Strategas Research points out there is a technical dilemma when looking at the popular copper versus gold relationship and bond yields. As copper outperforms, copper versus gold has moved higher, but it has diverged from its normal relationship with the yield. Industrial metals leading is a positive sign for the risk environment and reflects global growth, but super low yields indicate the opposite is at play.

"It's a game of saying who is right here?" said Strategas Research technical analyst Todd Sohn. "Relationships can break down. Copper is outperforming gold. I don't think it's getting ahead of itself but perhaps the relationship [with the yield] is breaking down. Sometimes these things just de-correlate."

Source: Strategas Research

Sohn said it may take a jolt like a stock market selloff to bring the relationship back together. Or the Fed could become more convincingly on track to raise interest rates, and that would move yields higher.

"I don't think the move in copper is bad.
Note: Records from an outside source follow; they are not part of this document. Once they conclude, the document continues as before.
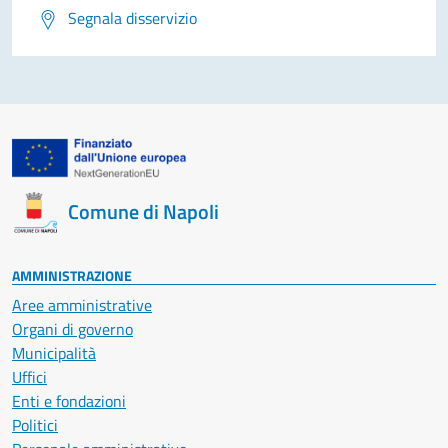
Segnala disservizio
Comune di Napoli
AMMINISTRAZIONE
Aree amministrative
Organi di governo
Municipalità
Uffici
Enti e fondazioni
Politici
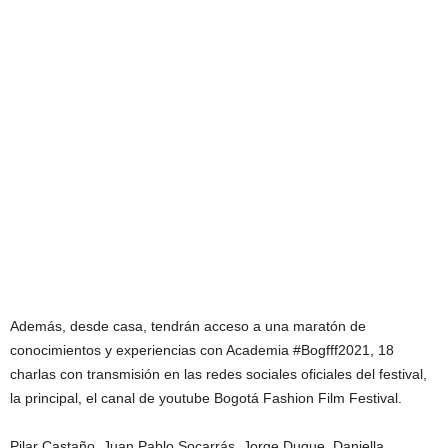
Además, desde casa, tendrán acceso a una maratón de
conocimientos y experiencias con Academia #Bogfff2021, 18
charlas con transmisión en las redes sociales oficiales del festival,
la principal, el canal de youtube Bogotá Fashion Film Festival.
Pilar Castaño, Juan Pablo Socarrás, Jorge Duque, Daniella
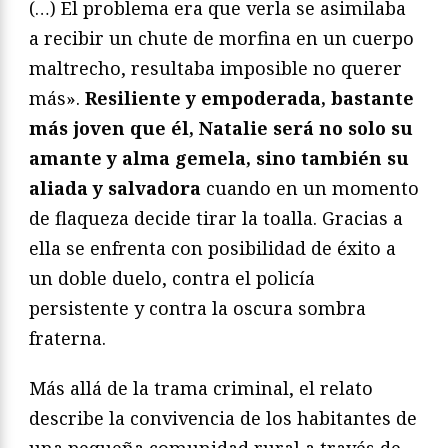
(…) El problema era que verla se asimilaba
a recibir un chute de morfina en un cuerpo
maltrecho, resultaba imposible no querer
más».
Resiliente y empoderada, bastante
más joven que él, Natalie será no solo su
amante y alma gemela, sino también su
aliada y salvadora
cuando en un momento
de flaqueza decide tirar la toalla. Gracias a
ella se enfrenta con posibilidad de éxito a
un doble duelo, contra el policía
persistente y contra la oscura sombra
fraterna.
Más allá de la trama criminal, el relato
describe la convivencia de los habitantes de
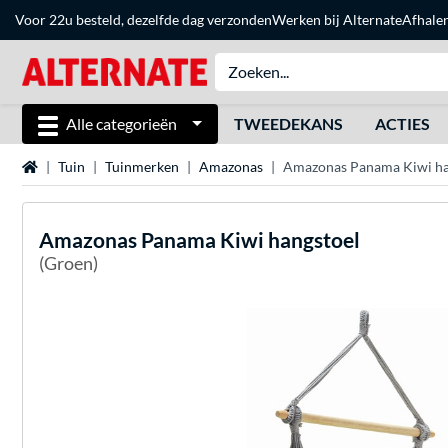
Voor 22u besteld, dezelfde dag verzonden
Werken bij Alternate
Afhale
Alle categorieën
TWEEDEKANS
ACTIES
Home
Tuin
Tuinmerken
Amazonas
Amazonas Panama Kiwi ha
Amazonas
Panama Kiwi hangstoel
(Groen)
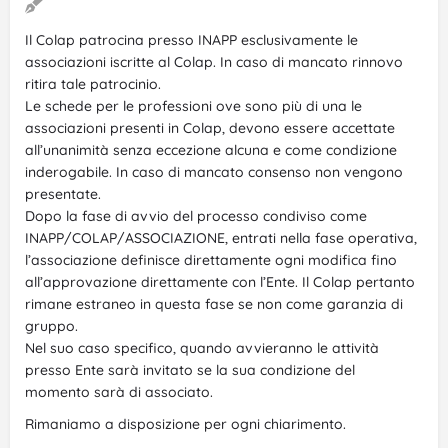
Il Colap patrocina presso INAPP esclusivamente le
associazioni iscritte al Colap. In caso di mancato rinnovo
ritira tale patrocinio.
Le schede per le professioni ove sono più di una le
associazioni presenti in Colap, devono essere accettate
all’unanimità senza eccezione alcuna e come condizione
inderogabile. In caso di mancato consenso non vengono
presentate.
Dopo la fase di avvio del processo condiviso come
INAPP/COLAP/ASSOCIAZIONE, entrati nella fase operativa,
l’associazione definisce direttamente ogni modifica fino
all’approvazione direttamente con l’Ente. Il Colap pertanto
rimane estraneo in questa fase se non come garanzia di
gruppo.
Nel suo caso specifico, quando avvieranno le attività
presso Ente sarà invitato se la sua condizione del
momento sarà di associato.
Rimaniamo a disposizione per ogni chiarimento.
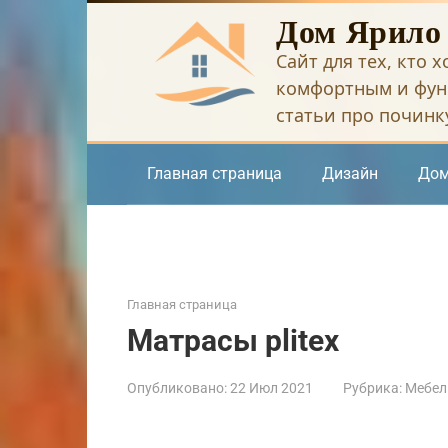
Перейти
Дом Ярило
к
Сайт для тех, кто 
контенту
комфортным и фун
статьи про починку
Главная страница
Дизайн
Дом
Главная страница
Матрасы plitex
Опубликовано:
22 Июл 2021
Рубрика:
Мебел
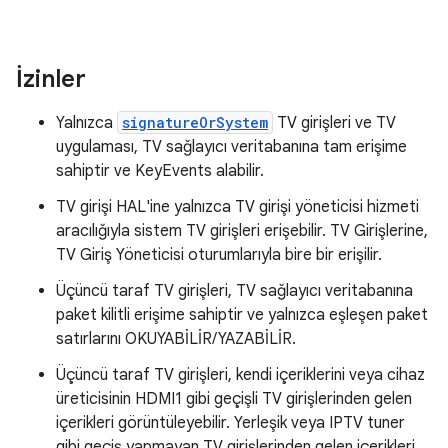
İzinler
Yalnızca
signatureOrSystem
TV girişleri ve TV
uygulaması, TV sağlayıcı veritabanına tam erişime
sahiptir ve KeyEvents alabilir.
TV girişi HAL'ine yalnızca TV girişi yöneticisi hizmeti
aracılığıyla sistem TV girişleri erişebilir. TV Girişlerine,
TV Giriş Yöneticisi oturumlarıyla bire bir erişilir.
Üçüncü taraf TV girişleri, TV sağlayıcı veritabanına
paket kilitli erişime sahiptir ve yalnızca eşleşen paket
satırlarını OKUYABİLİR/YAZABİLİR.
Üçüncü taraf TV girişleri, kendi içeriklerini veya cihaz
üreticisinin HDMI1 gibi geçişli TV girişlerinden gelen
içerikleri görüntüleyebilir. Yerleşik veya IPTV tuner
gibi geçiş yapmayan TV girişlerinden gelen içerikleri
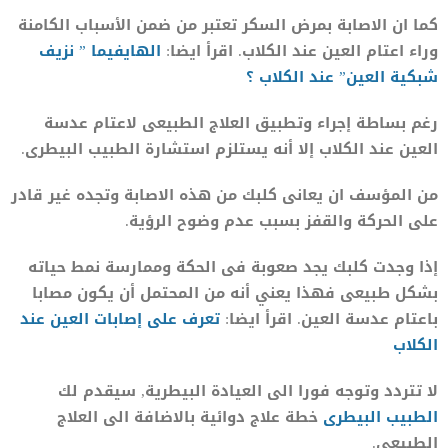
كما ان الاصابة بمرض السكر تعتبر من ضمن الأسباب الكامنة
وراء اعتام العين عند الكلاب. اقرأ ايضا:
الهايفيما ” نزيف
شبكية العين” عند الكلاب ؟
رغم بساطة إجراء وتطبيق العلاج الطبيعى لاعتام عدسة
العين عند الكلاب إلا أنه يستلزم استشارة الطبيب البيطرى.
من المؤسف ان يعانى كلبك من هذه الاصابة وتجده غير قادر
على الحركة والقفز بسبب عدم وضوح الرؤية.
إذا وجدت كلبك يجد صعوبة فى الحكة وممارسة نمط حياته
بشكل طبيعى فهذا يعني أنه من المحتمل أن يكون مصابا
باعتام عدسة العين. اقرأ ايضا:
تعرف على إصابات العين عند
الكلاب
لا تتردد وتوجه فورا الى العيادة البيطرية, سيقدم لك
الطبيب البيطرى
خطة علاج دوائية بالاضافة الى العلاج
الطبيعى.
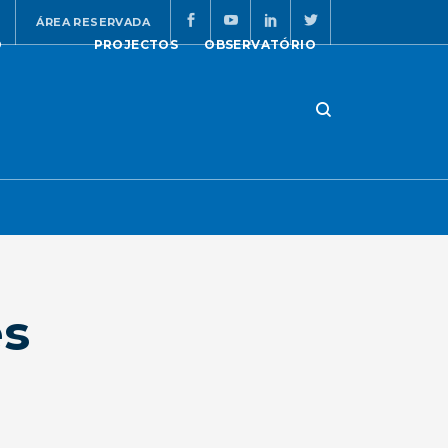
ÁREA RESERVADA
O
PROJECTOS
OBSERVATÓRIO
es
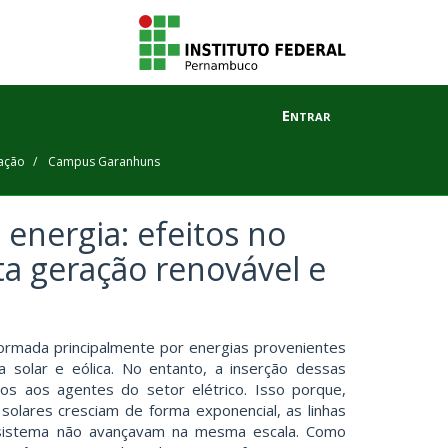
Entrar
ação
Campus Garanhuns
energia: efeitos no
ta geração renovável e
é formada principalmente por energias provenientes
 solar e eólica. No entanto, a inserção dessas
ios aos agentes do setor elétrico. Isso porque,
 solares cresciam de forma exponencial, as linhas
 sistema não avançavam na mesma escala. Como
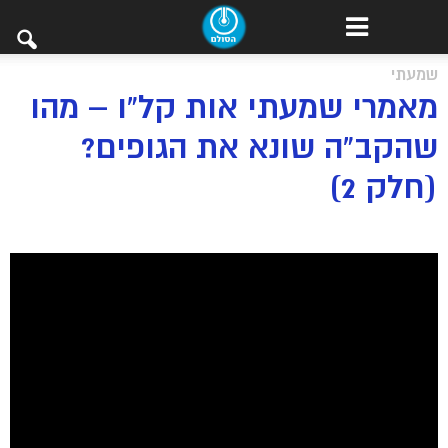
שמעתי
מאמרי שמעתי אות קל”ו – מהו
שהקב”ה שונא את הגופים?
(חלק 2)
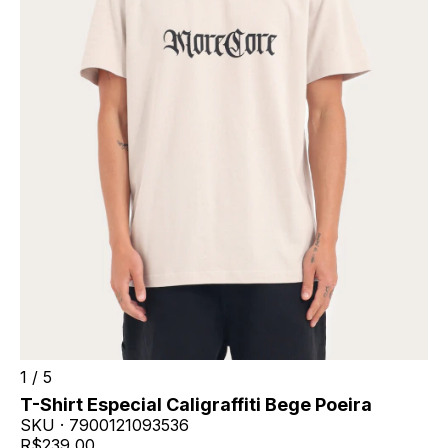
1
/
5
T-Shirt Especial Caligraffiti Bege Poeira
SKU ·
7900121093536
R$239,00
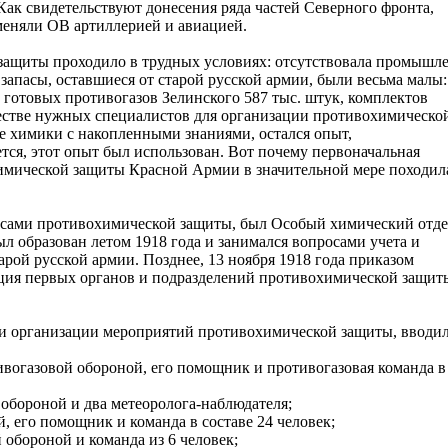
ак свидетельствуют донесения ряда частей Северного фронта,
меняли ОВ артиллерией и авиацией.
защиты проходило в трудных условиях: отсутствовала промышл
 запасы, оставшиеся от старой русской армии, были весьма малы:
 готовых противогазов Зелинского 587 тыс. штук, комплектов
ичестве нужных специалистов для организации противохимическо
е химики с накопленными знаниями, остался опыт,
тся, этот опыт был использован. Вот почему первоначальная
имической защиты Красной Армии в значительной мере походил
ами противохимической защиты, был Особый химический отдел
л образован летом 1918 года и занимался вопросами учета и
арой русской армии. Позднее, 13 ноября 1918 года приказом
ция первых органов и подразделений противохимической защит
а и организации мероприятий противохимической защиты, вводи
ивогазовой обороной, его помощник и противогазовая команда в
 обороной и два метеоролога-наблюдателя;
, его помощник и команда в составе 24 человек;
 обороной и команда из 6 человек;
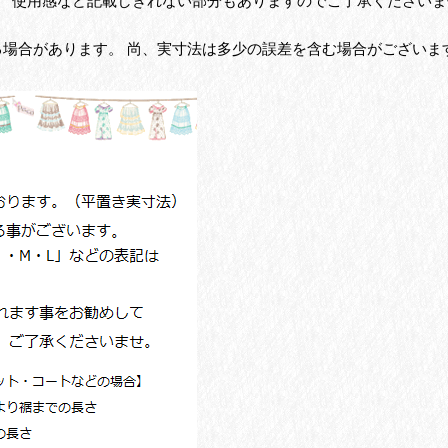
、 使用感など記載しきれない部分もありますのでご了承くださいま
る場合があります。 尚、実寸法は多少の誤差を含む場合がございま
We look at momentum as a good thing. The overbought condition is reinforcing that the trend is higher," said Sohn.

Gold broke out last Friday to its highest level since the day after the November election on geopolitical worries, a weaker dollar, easy monetary policy and concerns about the effectiveness of

"The price of gold is an economic and political barometer of the well being of the world," said Gero. He said depending on what happens, it could eventually reach $1,400, but he expects to see it trade for now between $1,300 and $1,320.

Gero said U.S. politics could be a bigger driver after Labor Day because of the budget and debt ceiling talks in Congress, as well as the potential for tax reform this year. Congress needs to pass a new budget by Sept. 30. That is also when the U.S. is expected to hit the limit, or ceiling, on how much it can borrow.

Gero said the Fed helped drive the gold rally when the market read a dovish bent in the minutes of its last meeting, released last Wednesday afternoon. He said buyers immediately drove gold ETFs higher. Gold followed the ETFs higher, driven in part by worries about the terrorist attacks in Spain last Thursday.

The Fed's comments in the minutes included concern about low inflation, and that reaffirmed some market views that the central bank will not be in a hurry to raise interest rates this year. But the Fed is expected to move forward with plans to unwind its balance sheet this fall, which means it will be buying fewer bonds, potentially driving real interest rates higher.